> _Available records_

------------------------------

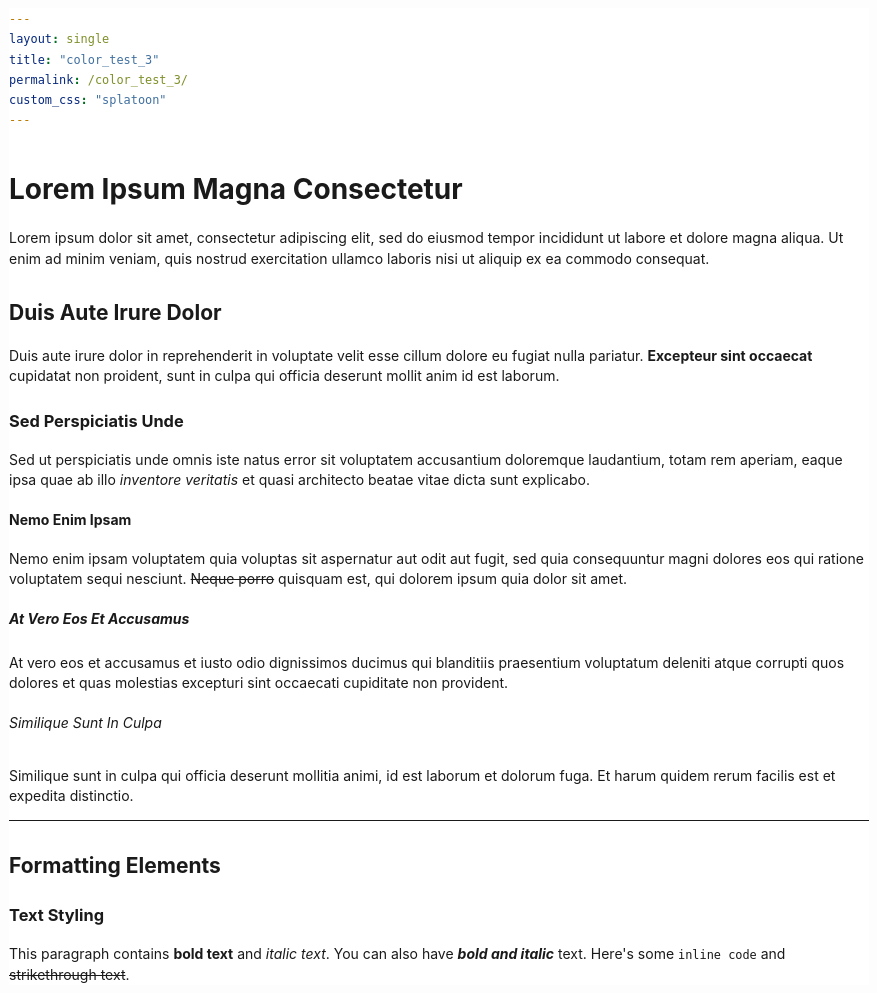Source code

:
 ```yaml
---
layout: single
title: "color_test_3"
permalink: /color_test_3/
custom_css: "splatoon"
---
```



# Lorem Ipsum Magna Consectetur

Lorem ipsum dolor sit amet, consectetur adipiscing elit, sed do eiusmod tempor incididunt ut labore et dolore magna aliqua. Ut enim ad minim veniam, quis nostrud exercitation ullamco laboris nisi ut aliquip ex ea commodo consequat.

## Duis Aute Irure Dolor

Duis aute irure dolor in reprehenderit in voluptate velit esse cillum dolore eu fugiat nulla pariatur. **Excepteur sint occaecat** cupidatat non proident, sunt in culpa qui officia deserunt mollit anim id est laborum.

### Sed Perspiciatis Unde

Sed ut perspiciatis unde omnis iste natus error sit voluptatem accusantium doloremque laudantium, totam rem aperiam, eaque ipsa quae ab illo *inventore veritatis* et quasi architecto beatae vitae dicta sunt explicabo.

#### Nemo Enim Ipsam

Nemo enim ipsam voluptatem quia voluptas sit aspernatur aut odit aut fugit, sed quia consequuntur magni dolores eos qui ratione voluptatem sequi nesciunt. ~~Neque porro~~ quisquam est, qui dolorem ipsum quia dolor sit amet.

##### At Vero Eos Et Accusamus

At vero eos et accusamus et iusto odio dignissimos ducimus qui blanditiis praesentium voluptatum deleniti atque corrupti quos dolores et quas molestias excepturi sint occaecati cupiditate non provident.

###### Similique Sunt In Culpa

Similique sunt in culpa qui officia deserunt mollitia animi, id est laborum et dolorum fuga. Et harum quidem rerum facilis est et expedita distinctio.

---

## Formatting Elements

### Text Styling

This paragraph contains **bold text** and *italic text*. You can also have ***bold and italic*** text. Here's some `inline code` and ~~strikethrough text~~.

------------------------------

> _Exercise brief_
Emit only the final stretch of the records: the line containing "Lorem ipsum dolor" through the end, each line exactly as it stands.

> _Your response_
Lorem ipsum dolor sit amet, consectetur adipiscing elit, sed do eiusmod tempor incididunt ut labore et dolore magna aliqua. Ut enim ad minim veniam, quis nostrud exercitation ullamco laboris nisi ut aliquip ex ea commodo consequat.

## Duis Aute Irure Dolor

Duis aute irure dolor in reprehenderit in voluptate velit esse cillum dolore eu fugiat nulla pariatur. **Excepteur sint occaecat** cupidatat non proident, sunt in culpa qui officia deserunt mollit anim id est laborum.

### Sed Perspiciatis Unde

Sed ut perspiciatis unde omnis iste natus error sit voluptatem accusantium doloremque laudantium, totam rem aperiam, eaque ipsa quae ab illo *inventore veritatis* et quasi architecto beatae vitae dicta sunt explicabo.

#### Nemo Enim Ipsam

Nemo enim ipsam voluptatem quia voluptas sit aspernatur aut odit aut fugit, sed quia consequuntur magni dolores eos qui ratione voluptatem sequi nesciunt. ~~Neque porro~~ quisquam est, qui dolorem ipsum quia dolor sit amet.

##### At Vero Eos Et Accusamus

At vero eos et accusamus et iusto odio dignissimos ducimus qui blanditiis praesentium voluptatum deleniti atque corrupti quos dolores et quas molestias excepturi sint occaecati cupiditate non provident.

###### Similique Sunt In Culpa

Similique sunt in culpa qui officia deserunt mollitia animi, id est laborum et dolorum fuga. Et harum quidem rerum facilis est et expedita distinctio.

---

## Formatting Elements

### Text Styling

This paragraph contains **bold text** and *italic text*. You can also have ***bold and italic*** text. Here's some `inline code` and ~~strikethrough text~~.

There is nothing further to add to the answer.